> [Excerpted text]:
****************
This section provides hands-on, practical demonstrations of everything covered so far. Real layouts, interactive components, and theming techniques will be used in these examples.

Each example is minimal but complete, focusing on a particular design pattern or technique. You can copy-paste them into your own config to experiment.

Included:

• Common layout patterns (e.g., bars, panels, dashboards)
• Interactive elements like buttons, sliders, toggles
• Theming techniques and tricks to override or enhance GTK styles

If you're stuck or just looking for inspiration, this is your go-to reference.

Starter Bar

A basic starter bar which will be very helpful to beginners, see examples/ewwii-bar.

Installing

This starter bar is installable via eiipm: ewwii's package manager.

Just run the following command and have the template ready in the current working directory in an instant!

eiipm i starter_template

Interactive Widgets

Theming Tricks

Troubleshooting

Here you will find help if something doesn't work. If the issue isn't listed here, please open an issue on the GitHub repo.

Ewwii does not compile

1. Make sure that you are compiling ewwii using a recent version of rust (run rustup update to be sure you have the latest version available)
2. Make sure you have all the necessary dependencies. If there are compile-errors, the compiler will tell you what you're missing.

Ewwii does not work on Wayland

1. Make sure you compiled ewwii with the --no-default-features --features=wayland flags.
2. Make sure that you're not trying to use X11-specific features (these are (hopefully) explicitly specified as such in the documentation).

My configuration is not loaded correctly

1. Make sure the ewwii.rhai and ewwii.(s)css files are in the correct places.
****************
> [Recorded information]:

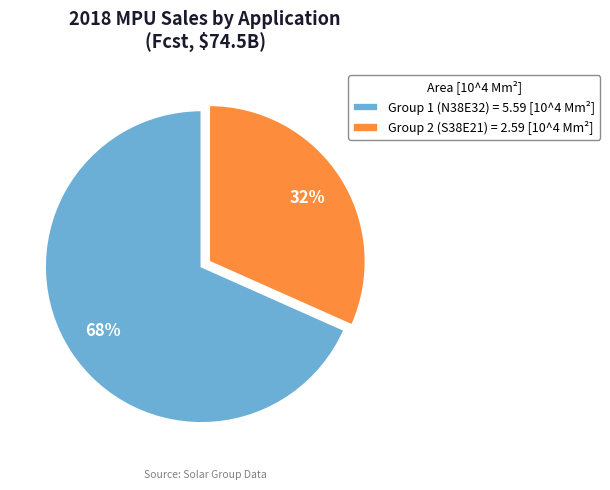

What is the ratio of the value at Group 2 (S38E21) = 2.59 [10^4 Mm²] to the value at Group 1 (N38E32) = 5.59 [10^4 Mm²]?

0.5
****************
> [Task objective]: From the ewwii documentation excerpt, copy out word for word the passage starting with "Each example is" and going on through "your go-to reference.".

> [Solution below]:
Each example is minimal but complete, focusing on a particular design pattern or technique. You can copy-paste them into your own config to experiment.

Included:

• Common layout patterns (e.g., bars, panels, dashboards)
• Interactive elements like buttons, sliders, toggles
• Theming techniques and tricks to override or enhance GTK styles

If you're stuck or just looking for inspiration, this is your go-to reference.